Title: Evaluation of satellite leaf area index in California vineyards for improving water use estimation

Author
item KANG, Y. - US Department Of Agriculture (USDA)
item Gao, Feng
item Anderson, Martha
item Kustas, William - Bill
item NIETO, H. - University Of Alcala
item Knipper, Kyle
item Yang, Yun
item White, William - Alex
item TORRES-RUA, A. - Utah State University
item ALSINA, M. - E & J Gallo Winery
item KARNELL, A. - Ben Gurion University Of Negev

Submitted to: Irrigation Science
Publication Type: Peer Reviewed Journal
Publication Acceptance Date: 4/29/2022
Publication Date: 6/9/2022
Citation: Kang, Y., Gao, F.N., Anderson, M.C., Kustas, W.P., Nieto, H., Knipper, K.R., Yang, Y., White, W.A., Torres-Rua, A., Alsina, M., Karnell, A. 2022. Evaluation of satellite leaf area index in California vineyards for improving water use estimation. Irrigation Science. https://doi.org/10.1007/s00271-022-00798-8.
DOI: https://doi.org/10.1007/s00271-022-00798-8

Interpretive Summary: Evapotranspiration (ET) is a critical indicator for irrigation management by measuring water loss from soil and plant. Energy balance ET models use surface temperature and Leaf Area Index (LAI) to partition evaporative fluxes between soil and plant. However, LAI estimation is subject to errors due to uncertainties from remote sensing signals and model assumptions. This paper evaluates six remotely sensed approaches for LAI estimation from Landsat and Sentinel-2 data and assesses the sensitivity of ET modeling due to the uncertainty of LAI. The paper focuses on three vineyard sites as part of the Grape Remote sensing Atmospheric Profile and Evapotranspiration eXeperiment (GRAPEX) project. Results show that the rule-based regression models trained with ground LAI measurements and satellite surface reflectance achieved high accuracy. These findings are valuable in understanding uncertainties of LAI and ET estimations from satellite remote sensing and help improving water used monitoring and irrigation scheduling.

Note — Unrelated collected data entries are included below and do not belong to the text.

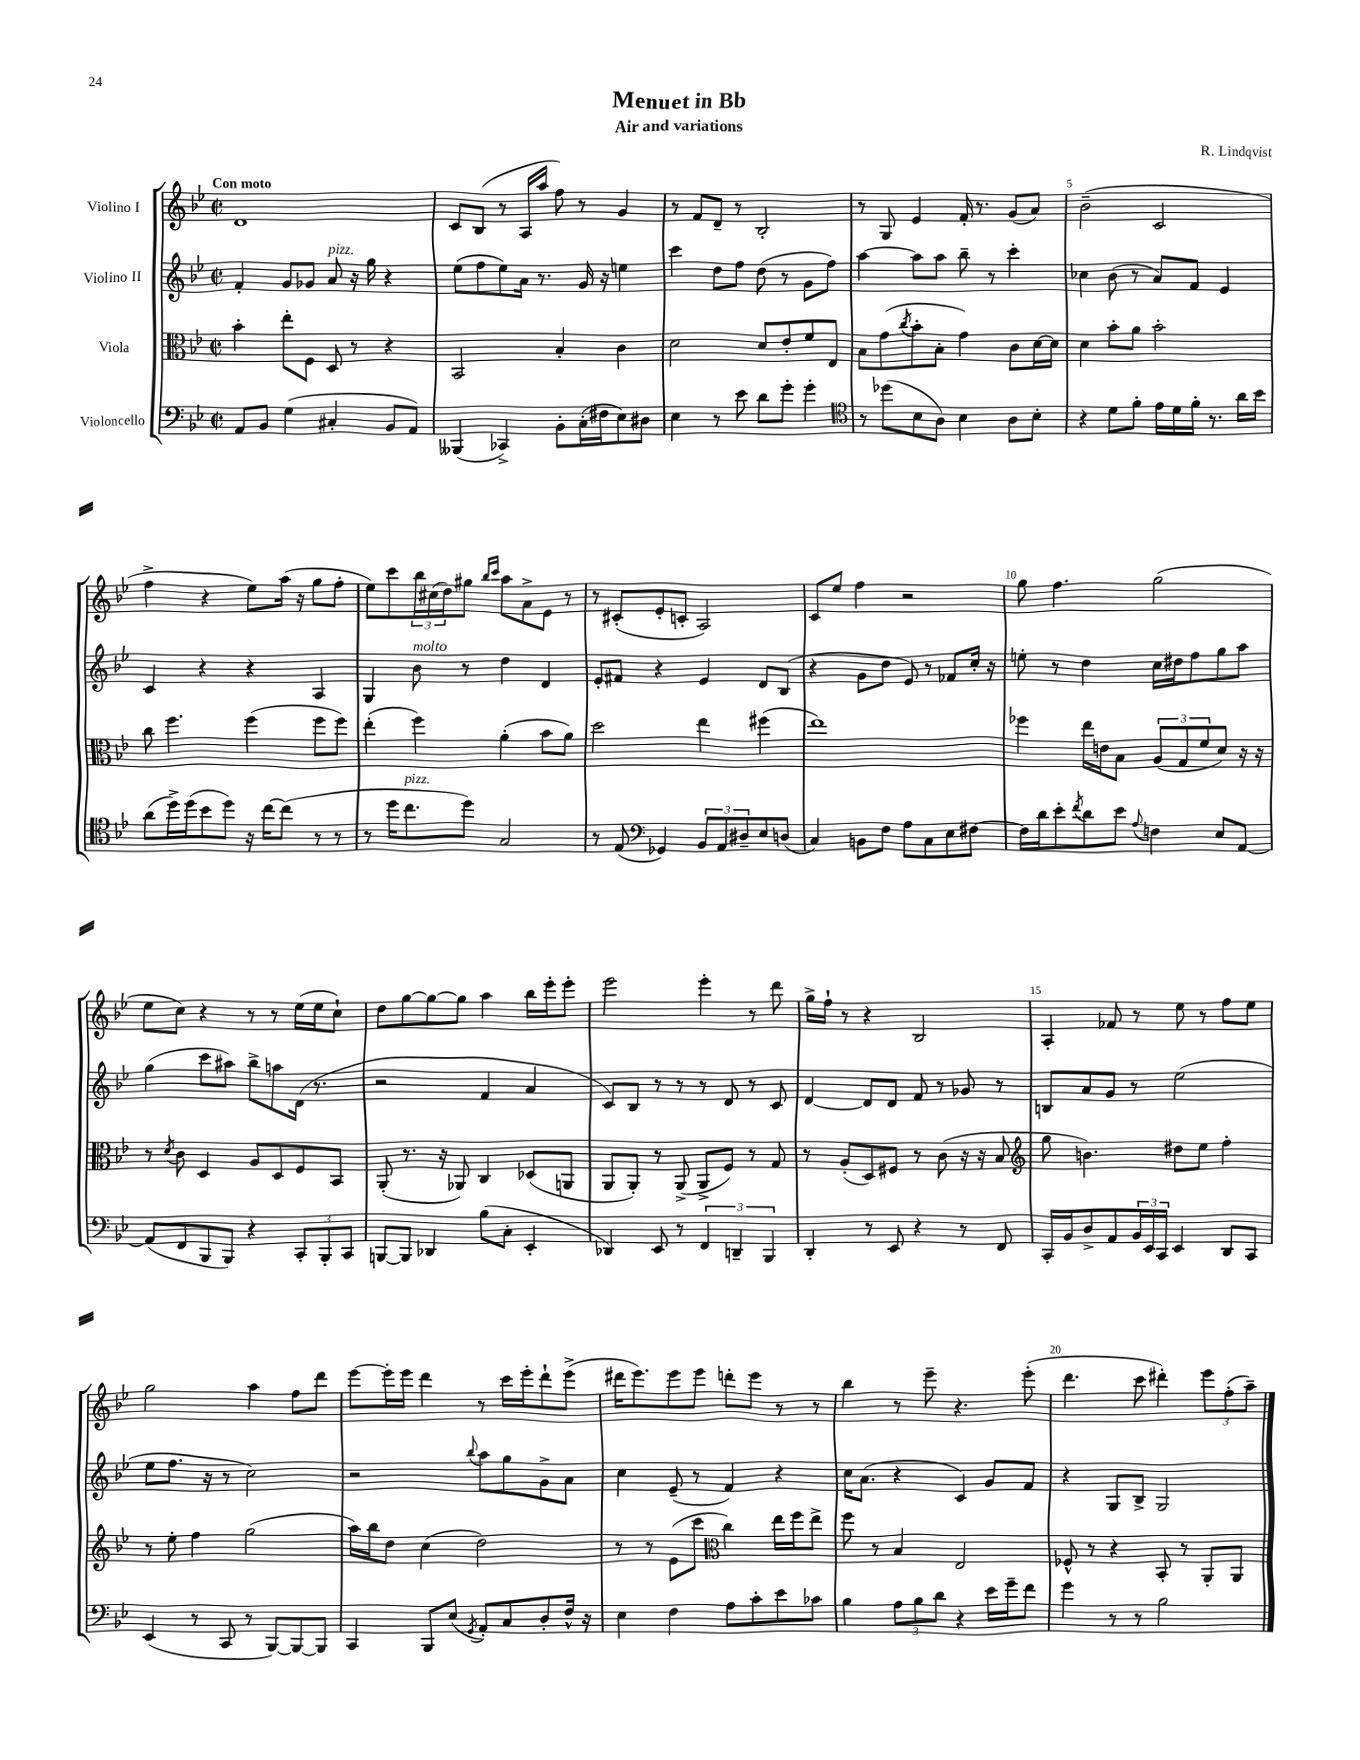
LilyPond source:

\header { title = "Menuet in Bb" composer = "R. Lindqvist" subtitle = "Air and variations" }
<<
\new StaffGroup <<
\new Staff = "s0" \with { instrumentName = "Violino I" } {
    \clef treble \key bes \major \defaultTimeSignature \time 2/2 \tempo "Con moto"
    d'1 |
    c'8 bes8( r8 a16 a''16 f''8) r8 g'4 |
    r8 f'8 d'8-- r8 bes2-. |
    r8 g8 ees'4 f'16-. r8. g'8( a'8) |
    bes'2--( c'2 |
    f''4-> r4 ees''8) a''16( r16 g''8 f''8-. |
    ees''8) c'''8 \tuplet 3/2 { bes''16 cis''16( d''16) } gis''8 \grace { bes''16 c'''16 } a''8 a'8-> ees'8 r8 |
    r8 cis'8-.( ees'8-. c'8-. a2) |
    c'8 ees''8 f''4 r2 |
    g''8 f''4. g''2( |
    ees''8 c''8) r4 r8 r8 ees''16( ees''16 c''8-!) |
    d''8 g''8~ g''8~ g''8 a''4 bes''16 ees'''16-. ees'''8-. |
    ees'''2 ees'''4-. r8 d'''8 |
    g''16-> f''16-! r8 r4 bes2 |
    a4-. fes'8 r8 ees''8 r8 f''8 ees''8 |
    g''2 a''4 f''8 d'''8 |
    ees'''8~ ees'''16-. ees'''16 d'''4 r8 c'''16 ees'''16-. d'''8-! ees'''8->( |
    dis'''16 ees'''8.) ees'''8 ees'''8 d'''8-. ees'''8 r8 r8 |
    bes''4 r8 ees'''8-- r4. ees'''8-.( |
    d'''4. c'''8 dis'''4-.) \tuplet 3/2 { ees'''8 f''8-.( a''8--) } \bar "|." |
}
\new Staff = "s1" \with { instrumentName = "Violino II" } {
    \clef treble \key bes \major \defaultTimeSignature \time 2/2
    f'4-. g'8 ges'8 a'8^\markup { \italic "pizz." } r16 g''16 r4 |
    ees''8( f''8 ees''8) a'16 r8. g'16 r16 e''4 |
    c'''4 d''8 f''8 d''8( r8 g'8 f''8) |
    a''4~ a''8 a''8 bes''8-- r8 c'''4-. |
    ces''4 bes'8( r8 a'8) f'8 ees'4 |
    c'4 r4 r4 a4 |
    g4 bes'8^\markup { \italic "molto" } r8 d''4 d'4 |
    ees'8-. fis'8 r4 ees'4 d'8 bes8( |
    r4 g'8 d''8 ees'8) r8 fes'8 c''16-. r16 |
    e''8-. r8 d''4 c''16 dis''16 f''8 g''8 a''8 |
    g''4( c'''8 ais''8) bes''8-> a''8 d'16( r8. |
    r2 f'4 a'4 |
    c'8) bes8 r8 r8 r8 d'8 r8 c'8 |
    d'4~ d'8 d'8 f'8 r8 ges'8 r8 |
    b8 a'8 g'8 r8 ees''2( |
    ees''8 f''8. r16 r8 c''2) |
    r2 \appoggiatura { bes''8 } a''8 g''8 g'8-> a'8 |
    c''4 ees'8--( r8 f'4) r4 |
    c''16 a'8.( r4 c'4) g'8 f'8 |
    r4 g8 bes8-> g2 \bar "|." |
}
\new Staff = "s2" \with { instrumentName = "Viola" } {
    \clef alto \key bes \major \defaultTimeSignature \time 2/2
    bes'4-. ees''8-. f8 d8 r8 r4 |
    bes,2 bes4-. c'4 |
    d'2 d'8 ees'8-. f'8 ees8 |
    bes8 g'8( \acciaccatura { c''8 } bes'8-. bes8-. g'4) c'8 d'16~ d'16 |
    d'4 bes'8-. a'8 bes'2-. |
    c''8 f''4. f''4( f''8 f''8) |
    ees''4-.( f''4) a'4-.( bes'8 a'8) |
    d''2 ees''4 fis''4( |
    ees''1) |
    fes''4 ees''16 e'16 bes8 \tuplet 3/2 { a8( g8 f'8 } d'8) r16 r16 |
    r8 \acciaccatura { d'8 } c'8 d4 a8 d8 f8 bes,8 |
    a,8-.( r8. r16 aes,8) c4 des8( a,8 |
    a,8 a,8-.) r8 a,8->( a,8-> f8) r8 g8 |
    r8 a8-.( d8) fis8 r8 c'8( r16 r16 bes8 |
    \clef treble g''8 b'4.) dis''8 ees''8 f''4-. |
    r8 ees''8-. f''4 g''2( |
    a''16) bes''16 d''8 c''4( d''2) |
    r8 r8 ees'8( c'''8 \clef alto c''4) ees''16 f''16 ees''8-> |
    f''8 r8 bes4 ees2 |
    fes8-^ r8 r4 bes,8-. r8 a,8-. a,8 \bar "|." |
}
\new Staff = "s3" \with { instrumentName = "Violoncello" } {
    \clef bass \key bes \major \defaultTimeSignature \time 2/2
    a,8 bes,8 g4( cis4-. bes,8 a,8) |
    beses,,4( ces,4->) bes,8-. c16-.( fis16 ees8) dis8 |
    ees4 r8 ees'8 d'8 g'8-. g'4-. |
    \clef tenor r8 des''8( bes8 a8) bes4 a8 bes8-. |
    r4 d'8 f'8-. ees'16 d'16 f'16-. r8. a'16 bes'16 |
    a'8( d''16->) d''16( bes'8 d''8) r16 c''16~ c''8( r8 r8 |
    r8 d''16 c''8.^\markup { \italic "pizz." } d''8) g2 |
    r8 ees8( \clef bass ges,4) \tuplet 3/2 { bes,8 a,8 dis8-- } ees8 d8( |
    c4) b,8 f8 a8 c8 ees8 fis8~ |
    fis16 d'16 ees'8-. \acciaccatura { f'8 } d'8 ees'8 \appoggiatura { a8 } f4 ees8 a,8~ |
    a,8( f,8 bes,,8 bes,,8) r4 \tuplet 3/2 { c,8-. bes,,8-. c,8 } |
    b,,8~ b,,8 des,4 bes8( c8-. ees,4-. |
    des,4) ees,8 r8 \tuplet 3/2 { f,4 d,4-- bes,,4 } |
    d,4-. r8 ees,8 r4 r8 f,8 |
    c,16-. bes,16 d8-> a,8 \tuplet 3/2 { bes,16 ees,16 c,16 } ees,4 d,8 c,8 |
    ees,4( r8 c,8 r8 bes,,8~) bes,,8~ bes,,8 |
    c,4 bes,,8 ees8( \acciaccatura { g,8 } a,8-.) c8 d8-. f16-^ r16 |
    ees4 f4 a8 c'8-. ees'8 ces'8 |
    bes4 \tuplet 3/2 { a8 bes8 d'8 } r4 ees'16 g'16-- f'8 |
    g'4 r8 r8 bes2 \bar "|." |
}
>>
>>
\layout { \context { \Score \override BarNumber.break-visibility = ##(#f #t #t) barNumberVisibility = #(every-nth-bar-number-visible 5) } }
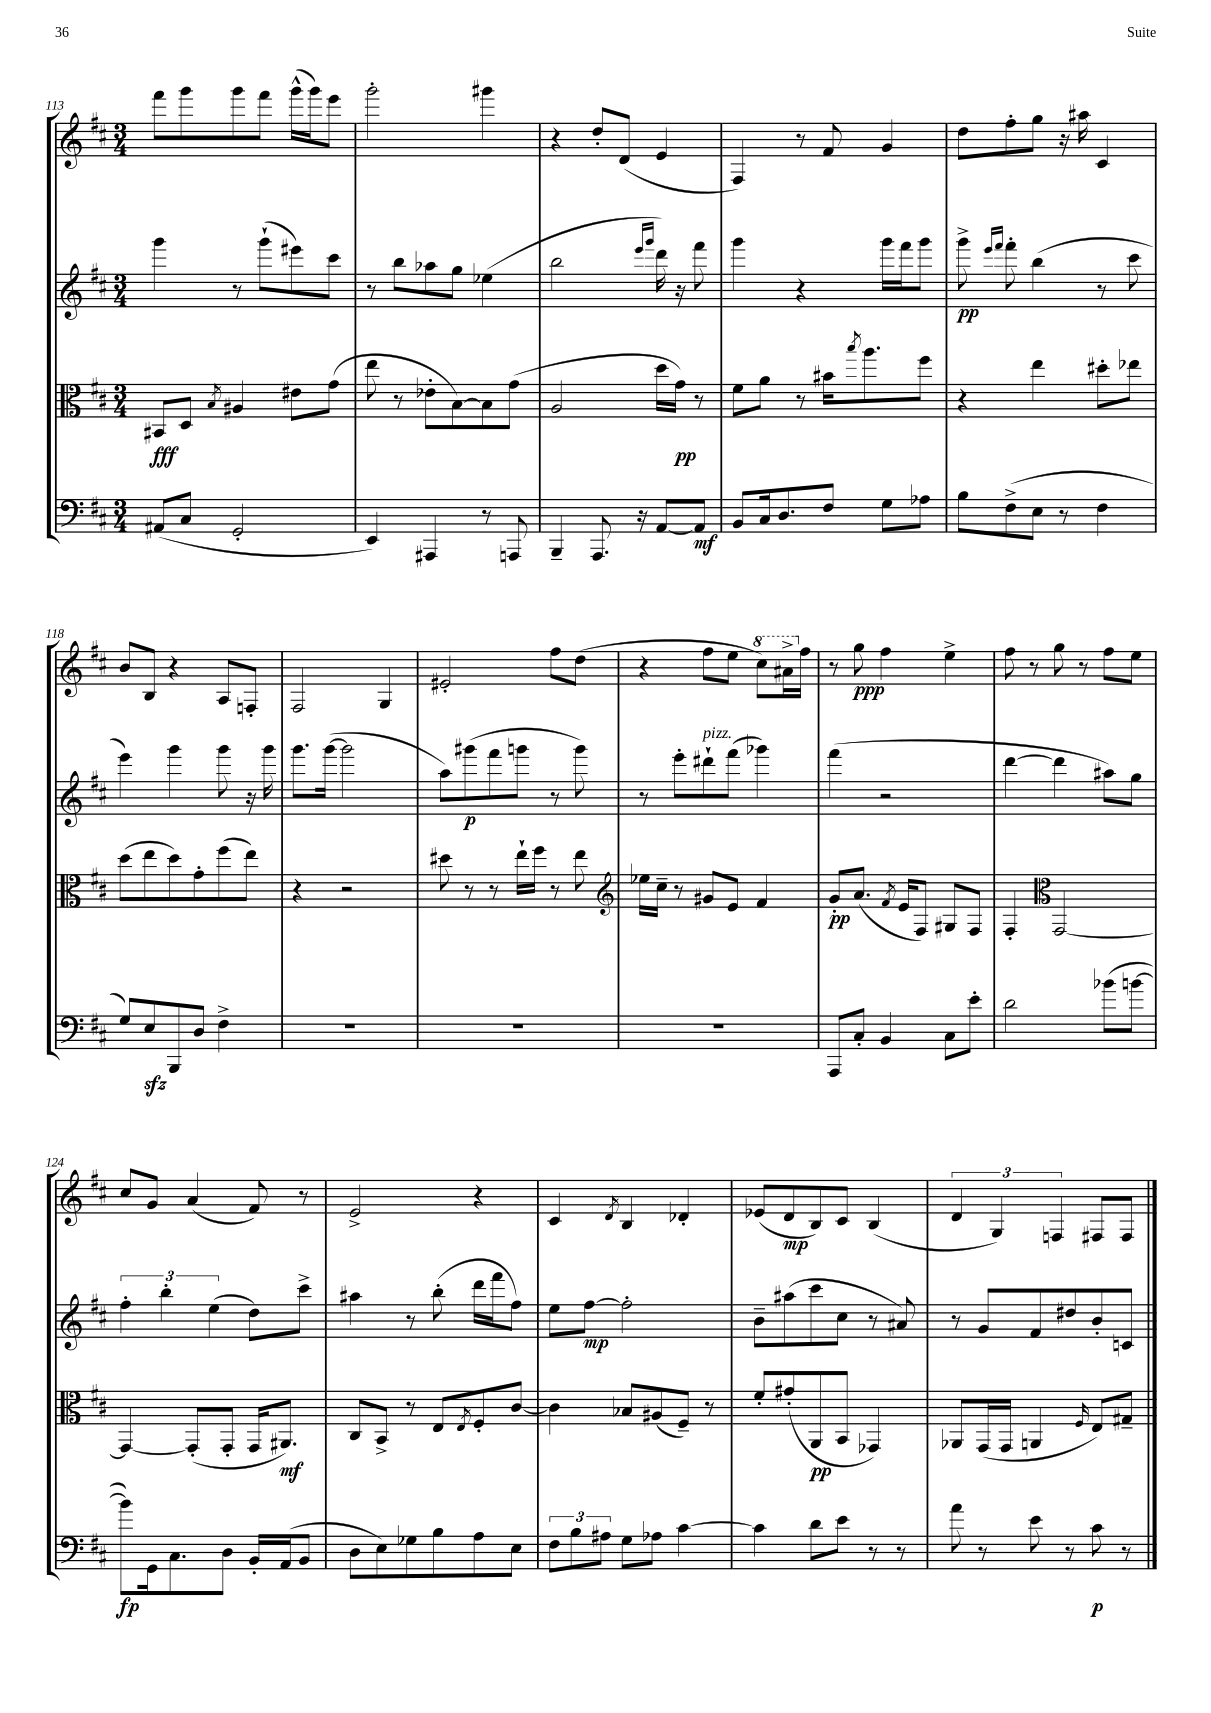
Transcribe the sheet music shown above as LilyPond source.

<<
\new StaffGroup <<
\new Staff = "s0" {
    \clef treble \key d \major \numericTimeSignature \time 3/4
    fis'''8 g'''8 g'''8 fis'''8 g'''16-^( g'''16) e'''8 |
    g'''2-. gis'''4 |
    r4 d''8-. d'8( e'4 |
    fis4) r8 fis'8 g'4 |
    d''8 fis''8-. g''8 r16 ais''16 cis'4 |
    b'8 b8 r4 a8 f8-. |
    fis2 g4 |
    eis'2-. fis''8 d''8( |
    r4 fis''8 e''8 \ottava #1 cis'''8) ais''16-> \ottava #0 fis''16 |
    r8 g''8\ppp fis''4 e''4-> |
    fis''8 r8 g''8 r8 fis''8 e''8 |
    cis''8 g'8 a'4( fis'8) r8 |
    e'2-> r4 |
    cis'4 \acciaccatura { d'8 } b4 des'4-. |
    ees'8( d'8\mp b8) cis'8 b4( |
    \tuplet 3/2 { d'4 g4) f4 } fis8 fis8 \bar "|." |
}
\new Staff = "s1" {
    \clef treble \key d \major \numericTimeSignature \time 3/4
    g'''4 r8 g'''8-!( eis'''8) cis'''8 |
    r8 b''8 aes''8 g''8 ees''4( |
    b''2 \grace { e'''16 g'''16 } d'''16) r16 fis'''8 |
    g'''4 r4 g'''16 fis'''16 g'''8 |
    g'''8->\pp \grace { e'''16 fis'''16 } fis'''8-. b''4( r8 cis'''8 |
    e'''4) g'''4 g'''8 r16 g'''16 |
    g'''8. g'''16~( g'''2 |
    a''8) gis'''8\p( fis'''8 g'''8 r8 g'''8) |
    r8 e'''8-. dis'''8-!^\markup { \italic "pizz." } fis'''8( ges'''4) |
    fis'''4( r2 |
    d'''4~ d'''4 ais''8) g''8 |
    \tuplet 3/2 { fis''4-. b''4-. e''4( } d''8) cis'''8-> |
    ais''4 r8 b''8-.( d'''16 fis'''16 fis''8) |
    e''8 fis''8~\mp fis''2-. |
    b'8-- ais''8( cis'''8 cis''8 r8 ais'8) |
    r8 g'8 fis'8 dis''8 b'8-. c'8 \bar "|." |
}
\new Staff = "s2" {
    \clef alto \key d \major \numericTimeSignature \time 3/4
    bis,8\fff d8 \acciaccatura { b8 } ais4 eis'8 g'8( |
    e''8 r8 ees'8-. b8~) b8 g'8( |
    a2 d''16 g'16\pp) r8 |
    fis'8 a'8 r8 bis'16 \acciaccatura { b''8 } a''8. fis''8 |
    r4 e''4 dis''8-. ees''8 |
    d''8( e''8 d''8) g'8-. fis''8( e''8) |
    r4 r2 |
    dis''8 r8 r8 e''16-! fis''16 r8 e''8 |
    \clef treble ees''16 cis''16-- r8 gis'8 e'8 fis'4 |
    g'8-.\pp a'8.( \acciaccatura { fis'8 } e'16 fis8) gis8 fis8 |
    fis4-. \clef alto g,2~ |
    g,4~ g,8-.( g,8-. g,16 ais,8.\mf) |
    cis8 b,8-> r8 e8 \acciaccatura { e8 } fis8-. cis'8~ |
    cis'4 bes8 ais8( fis8--) r8 |
    fis'8-. gis'8-.( a,8\pp b,8 ges,4) |
    aes,8 g,16( g,16 a,4 \grace { fis16 } e8) gis8-- \bar "|." |
}
\new Staff = "s3" {
    \clef bass \key d \major \numericTimeSignature \time 3/4
    ais,8( cis8 g,2-. |
    e,4) ais,,4 r8 a,,8 |
    b,,4-- a,,8. r16 a,8~ a,8\mf |
    b,8 cis16 d8. fis8 g8 aes8 |
    b8 fis8->( e8 r8 fis4 |
    g8) e8\sfz b,,8 d8 fis4-> |
    R2. |
    R2. |
    R2. |
    a,,8 cis8-. b,4 cis8 e'8-. |
    d'2 bes'8( b'8~ |
    b'8\fp) g,16 cis8. d8 b,16-. a,16( b,8 |
    d8 e8) ges8 b8 a8 e8 |
    \tuplet 3/2 { fis8 b8 ais8 } g8 aes8 cis'4~ |
    cis'4 d'8 e'8 r8 r8 |
    a'8 r8 e'8 r8 cis'8\p r8 \bar "|." |
}
>>
>>
\layout { \context { \Score currentBarNumber = #113 } }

Technical Abstract: California vineyards face a pressing need for sustainable irrigation management to optimize water use as extreme droughts become more frequent into the future. Remote sensing estimation of evapotranspiration (ET) is a direct indicator of plant water stress useful for irrigation scheduling. Many ET models use Leaf Area Index (LAI) derived from satellites to partition water fluxes, which is subject to high uncertainties. Yet, the impact of LAI uncertainties on ET remains elusive. Here we assessed six satellite-based LAI estimation approaches at 20 – 30m resolutions using ground measured LAI from four vineyards distributed across California, as part of the Grape Remote sensing Atmospheric Profile and Evapotranspiration eXperiment (GRAPEX). We evaluated the sensitivity of ET from the thermal-based two-source energy balance (TSEB) model to LAI. Results show that LAI estimated from Landsat and Sentinel-2 images based on radiative transfer modeling predicted low to medium LAI well but significantly underestimated LAI by up to 50% in highly clumped vine canopies. Rule-based regression models (Cubist) trained with ground LAI measurements and satellite surface reflectance achieved high accuracy (RMSE ~ 0.3 – 0.48, R2 ~ 0.77 – 0.93) without bias in all vineyards. TSEB ET changed proportionally to errors in LAI. But ET was much more sensitive to positive LAI bias (up to 50% changes in ET vs. 50% in LAI) than negative ones, as LAI increase elevated canopy stress and significantly reduced transpiration. Cautiously, even with minor changes in ET, errors in soil evaporation and plant transpiration were sizable as their responses to LAI were divergent. These findings call for careful consideration of satellite LAI uncertainties for ET modeling and especially for the partitioning of water loss between vine and soil or cover crop.